A staticky crackle distracted him from this worry.  It was followed by a sigh, then a whimper, and another sigh.  These were baby sounds, but not from the playpen.  On one of the lower steps of the staircase sat a hand-sized, white electronic appliance, a radio or walkie-talkie.  A wail leaked from it.  That's what she meant, he thought, "The monitor."  He was hearing the waking sounds of the boy, who must be upstairs.

He padded to the basement door.  "Mrs. Villanueva!" he called.  He heard only the heavy hum of the dryer and the ting of buttons against steel drum.  "Hello!" he called.  From the other direction came the crackle and wail again.  Mrs. Villanueva seemed to be hiding.

He understood what he was supposed to do.  He picked up the monitor and slowly climbed the stairs.  These were Mimi's stairs.  He slid his hand up the old oak railing, where her hand slid every day.  He got to the top.  Straight ahead was the bathroom, and there were three other rooms.  Two of the doors were open.  One showed a single bed, the other, two twin beds.  The third door, leading to a room above the living room, was closed.  He stepped closer and the monitor in his hand squawked from interference.  He turned it off with his thumb, and opened the door.

The room was small with a slanted ceiling and a single dormer window.  The baby was wide awake, crying in its crib.  Its soft, chubby fists were shaking and its face was red.  Derek stood above it, looking down.

"It's okay, stop crying," he said.  "You can stop crying now."  The boy continued to cry as if unaware Derek was there.  "It's okay, it's okay," he coaxed, in the soft voice he had always used for small creatures.  He gently placed his hand on the baby's stomach and jiggled it.  The eyes opened, and the crying petered out.  The boy jammed two fingers into his mouth and looked up at his father.  The dark brown irises contained startling golden flecks.  On top of them Derek saw his own amazed reflection.  "Oh my God," he whispered, and his leg became shaky.  There was an old stuffed chair in the corner of the room.  He sat, and placed the monitor on the floor, but his lapse from view seemed to upset the boy, who began crying again.  Derek hurried to his feet and again jiggled the stomach.  "Don't cry baby," he said.  "You're not alone.  I'm here. I won't leave you alone, but I have to sit down."  Halfway back to the chair the crying began again.  Derek was afraid of the next part.  He had never picked up a human infant.

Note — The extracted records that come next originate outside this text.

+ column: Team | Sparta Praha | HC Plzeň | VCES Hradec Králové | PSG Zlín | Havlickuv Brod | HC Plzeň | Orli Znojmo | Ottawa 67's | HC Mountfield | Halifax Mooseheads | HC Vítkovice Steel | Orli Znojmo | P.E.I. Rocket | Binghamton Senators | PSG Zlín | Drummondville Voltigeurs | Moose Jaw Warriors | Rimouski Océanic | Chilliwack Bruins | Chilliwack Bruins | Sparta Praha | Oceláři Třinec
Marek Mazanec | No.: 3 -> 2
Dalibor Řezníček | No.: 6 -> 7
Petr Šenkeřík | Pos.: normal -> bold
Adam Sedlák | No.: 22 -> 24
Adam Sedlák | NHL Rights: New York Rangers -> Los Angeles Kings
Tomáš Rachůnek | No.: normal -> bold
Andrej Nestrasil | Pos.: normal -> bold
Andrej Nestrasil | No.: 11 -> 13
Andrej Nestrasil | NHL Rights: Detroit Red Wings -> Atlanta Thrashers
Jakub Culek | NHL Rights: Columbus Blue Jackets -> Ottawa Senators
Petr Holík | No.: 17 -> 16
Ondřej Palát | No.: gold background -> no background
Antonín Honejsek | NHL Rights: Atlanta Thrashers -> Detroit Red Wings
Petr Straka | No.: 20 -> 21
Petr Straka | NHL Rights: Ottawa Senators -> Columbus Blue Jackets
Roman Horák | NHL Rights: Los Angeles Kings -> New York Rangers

He carefully slid his left hand behind the neck and head.  He shimmied the right beneath the bottom, and before he lifted, the baby tucked its chin and tensed.  This reaction was a surprise.  The baby was working with him, sending a jarring connection.  He lifted him to his chest and the boy flopped against him naturally.  The swirled crown of coffee-colored hair smelled sweet, almost as sweet as his cat's fur.  "Whoa, Michael-boy," said Derek.  He moved to the chair and the child leaned away to spy him suspiciously.  Derek sat him on his leg and supported the unsteady body with one arm, and smiling down uncertainly, said, "There-there."  In response, the boy reached to his nose and squeezed.  Although this was painful, Derek let him squeeze as long as he wanted.